La Dépêche 4 septembre 2017
Par Amine Derkaoui
Arrêté le 9 août suite à la marche contestataire à Al Hoceima qui a suivi les funérailles de Imad Laâtabi, Abderrahman A., à 14 ans, est le plus jeune détenu du Hirak. Le 30 août, le juge d’instruction du tribunal d’Al Hoceima a refusé la requête de sa mise en liberté.
La requête avait été déposée par sa
défense pour lui “permettre de passer la fête de l’Aid avec sa famille”,
nous a confié l’avocat Abdessadak Elbouchattaoui, qui se dit “étonné de
ce refus sans motifs par le juge”.
Accusé d’avoir participé à une
manifestation non autorisée et d’avoir caillassé les forces de l’ordre,
Abderrahman A. se trouve aujourd’hui à la prison des mineurs à Nador
(120 km d’Al Hoceima).
Le jeune de 14 ans est un élève en
première année du collège, et se trouvait au cimetière le jour des
funérailles de Imad Laâtabi, décédé le 8 août suite à une blessure
durant la marche du 20 juillet à Al Hoceima. Sa famille et celle de
Laâtabi sont voisines, et résident au quartier populaire Bni Boujibar à
Al Hoceima. Après l’enterrement du défunt, le collégien a participé à la
manifestation qui s’en est suivie et qui a connu des affrontements
entre police et manifestants. Le soir même, la police l’a arrêté près de
chez lui.
Selon l’avocat Elbouchattaoui, la
police avance qu’elle détient une photo du petit, avec une pierre à la
main, le jour de la manifestation. Et c’est sur la base de cette photo
que le juge d’instruction aurait refusé la liberté provisoire pour
l’accusé, “pour les besoins de l’enquête”, explique l’avocat.
“Je l’ai vu moi-même en train de pleurer au cimetière”, assure Me. Elbouchattaoui, poursuivant que le jeune garçon s’était laissé emporter par ses émotions en participant à la marche.

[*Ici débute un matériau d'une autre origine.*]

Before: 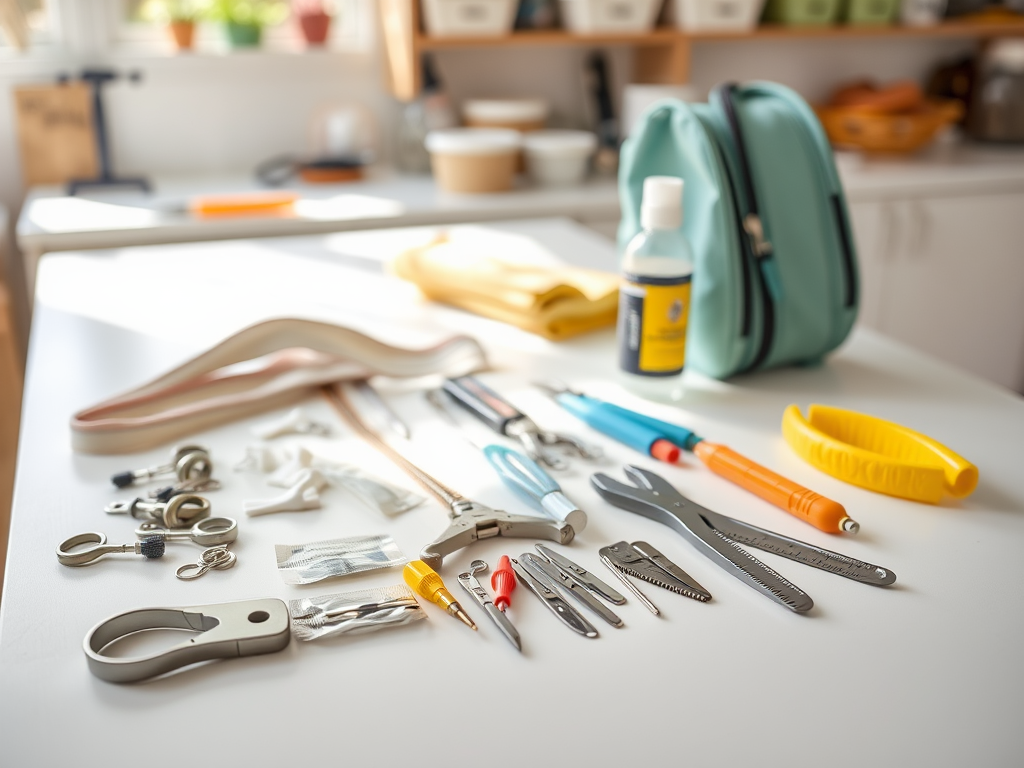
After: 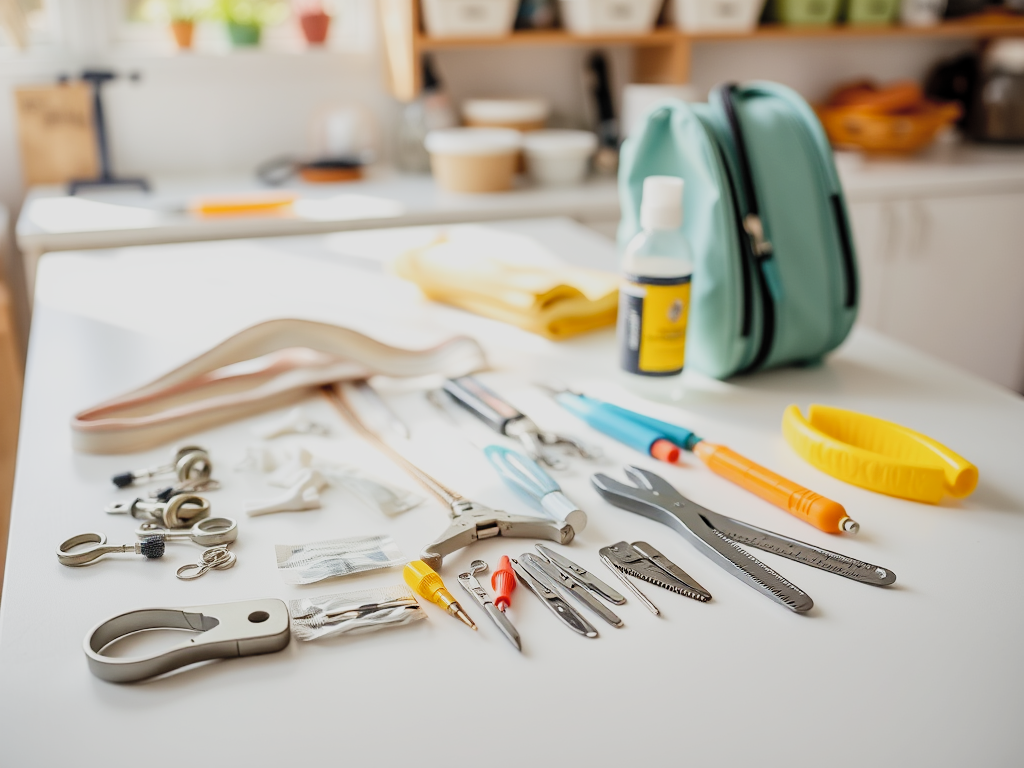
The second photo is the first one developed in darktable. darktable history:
exposure: exposure 0.3 EV, compensate highlight preservation false
filmic rgb: middle gray luminance 29%, black relative exposure -10.3 EV, white relative exposure 5.5 EV, threshold 6 EV, target black luminance 0%, hardness 3.95, latitude 2.04%, contrast 1.132, highlights saturation mix 5%, shadows ↔ highlights balance 15.11%, preserve chrominance no, color science v3 (2019), use custom middle-gray values true, iterations of high-quality reconstruction 0, enable highlight reconstruction true
contrast brightness saturation: contrast 0.14, brightness 0.21
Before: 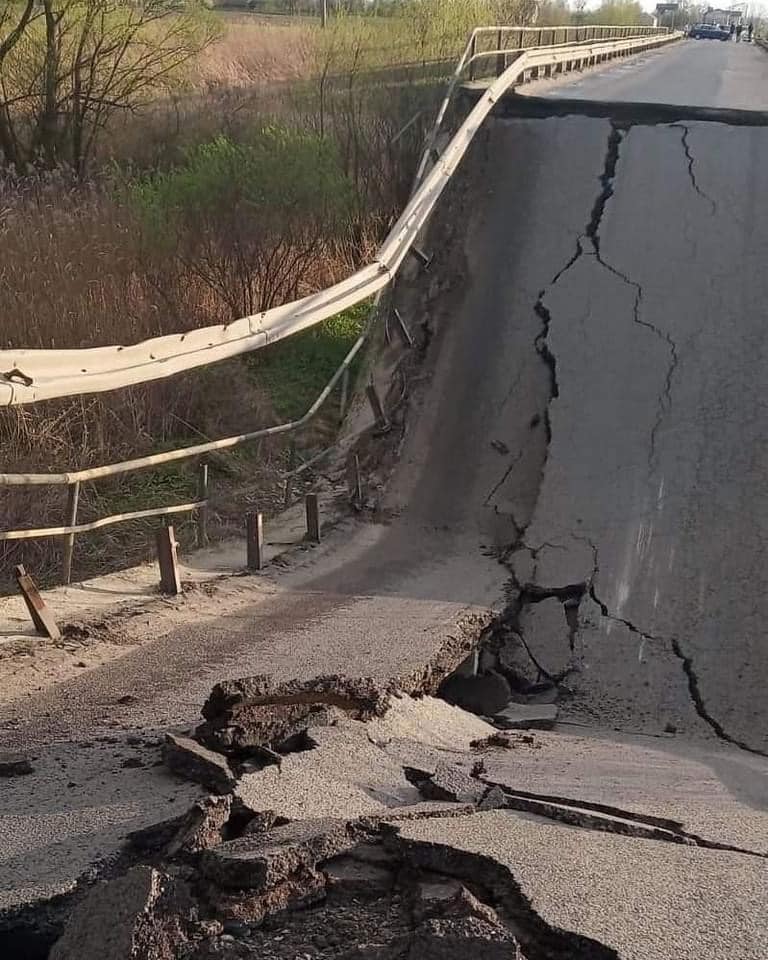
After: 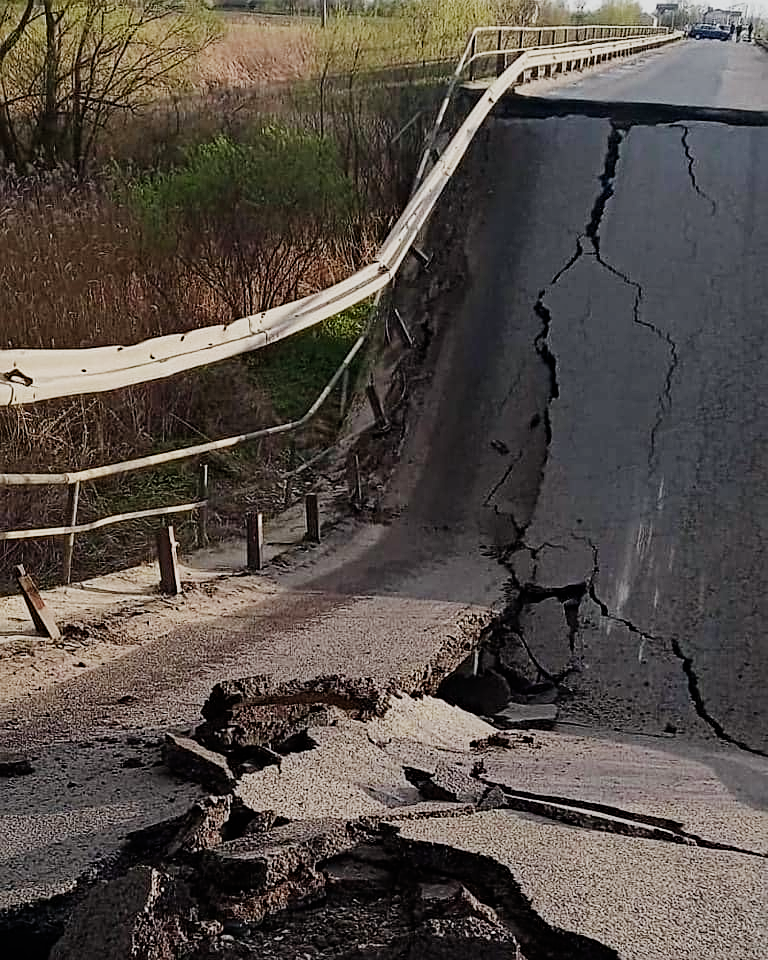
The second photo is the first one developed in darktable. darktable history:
haze removal: compatibility mode true, adaptive false
sharpen: on, module defaults
sigmoid: skew -0.2, preserve hue 0%, red attenuation 0.1, red rotation 0.035, green attenuation 0.1, green rotation -0.017, blue attenuation 0.15, blue rotation -0.052, base primaries Rec2020
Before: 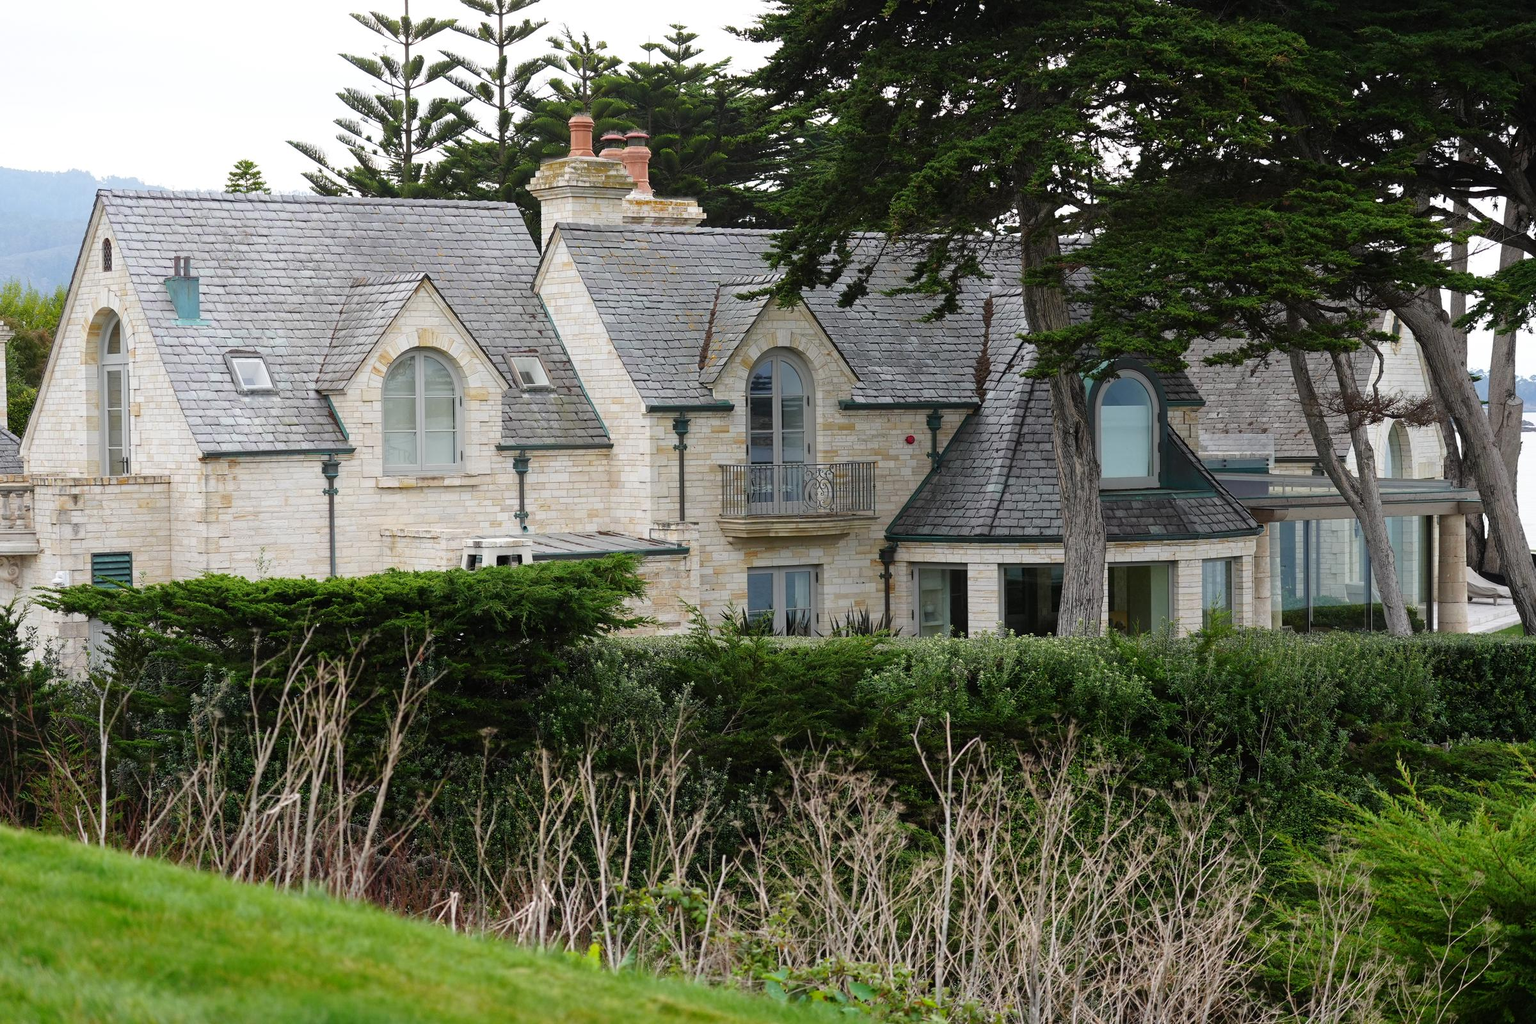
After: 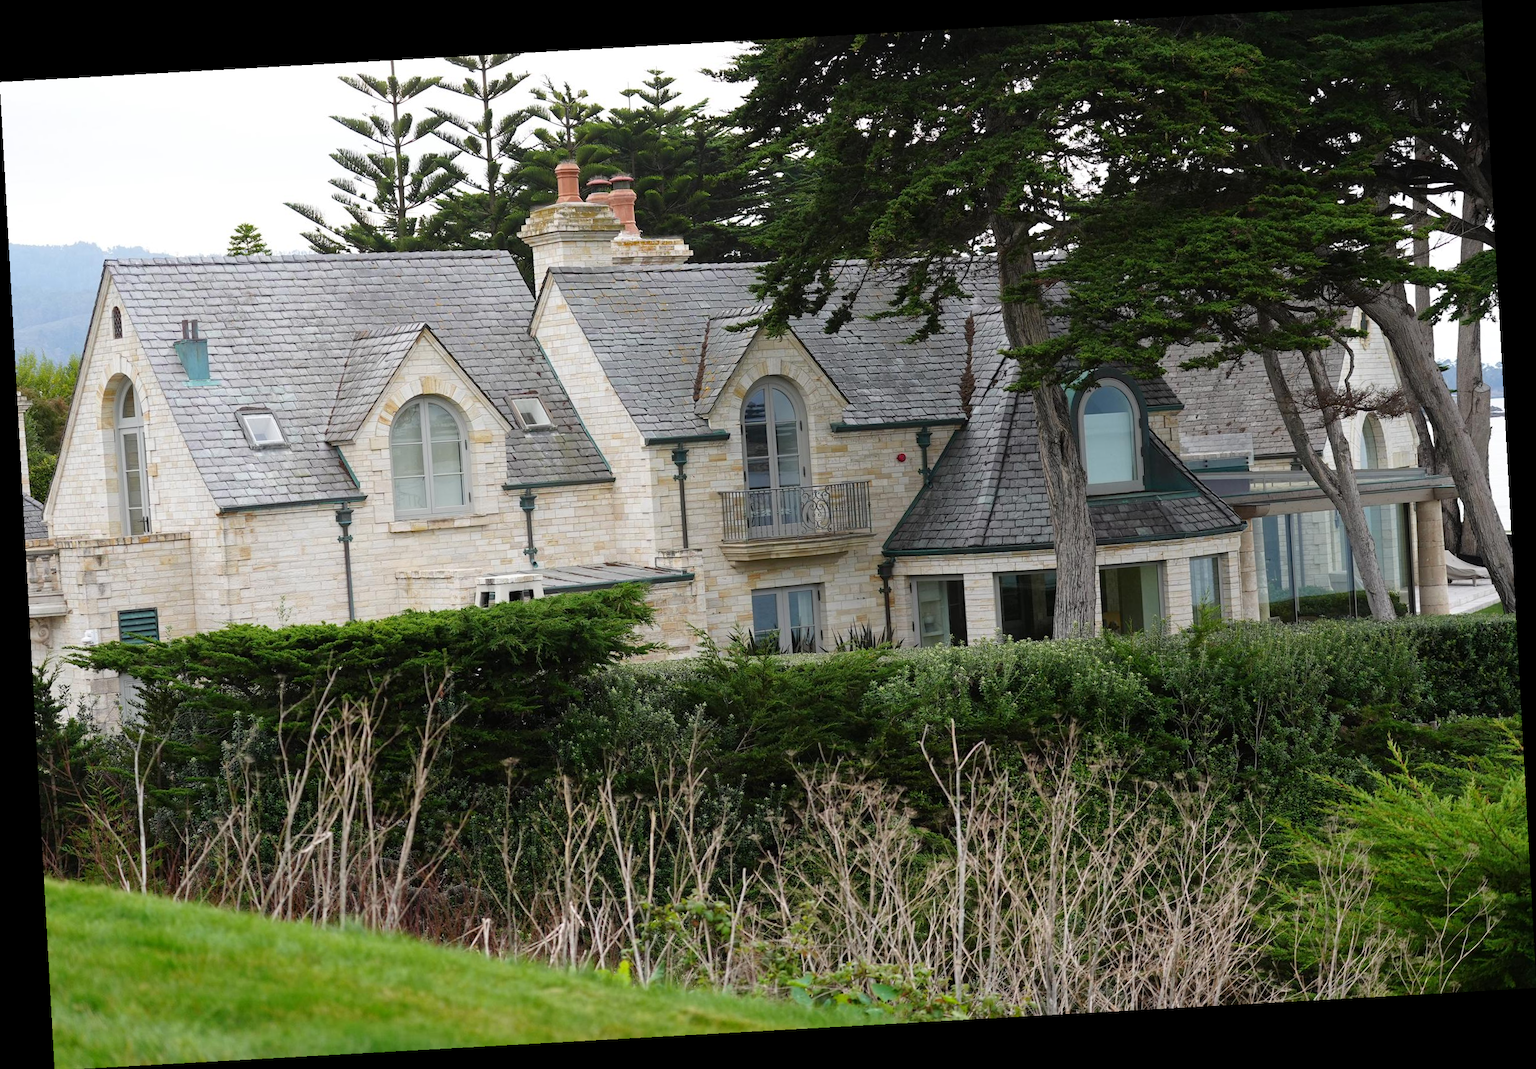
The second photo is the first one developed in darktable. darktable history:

“S’il avait une pierre dans les
mains, c’est parce qu’il est victime de la détérioration de la situation
à Al Hoceima”, argue l’avocat, qui propose une solution alternative à
son emprisonnement: “le remettre à ses parents et leur imposer des
mesures comme interdire à l’enfant de sortir le soir”. L’avocat de
Abderrahman A. n’en démord pas: “un enfant ne peut être coupable de ses
actes, il faut le remettre à ses parents comme l’indique la loi”.
Que dit la loi?
Le code pénal marocain définit un
cadre juridique spécifique aux mineurs délinquants, comme il les fait
bénéficier d'une justice spéciale, différente de celle applicable aux
délinquants majeurs.
Le "mineur délinquant " est, selon le
code pénal marocain, celui qui, au jour de la commission de
l'infraction, n'a pas encore atteint l'âge de la majorité pénale, fixé à
18 ans révolus.
Selon l'article 138 du code pénal, “les mineurs de moins de 12 ans sont irresponsables”, pour “défaut de discernement”, et de ce fait, ils échappent à toute condamnation pénale et bénéficient “d’une excuse de minorité”.
Mais les choses ne sont pas si
simples pour le cas d’Abderrahman A., âgé de 14 ans. Car si la loi
dispose effectivement que les mineurs bénéficient d’un traitement
judiciaire particulier, un mineur qui a entre 12 et 18 ans est considéré
comme “partiellement responsable”.
Il peut donc faire l’objet d’une condamnation pénale, selon l’appréciation par le juge de l’acte commis.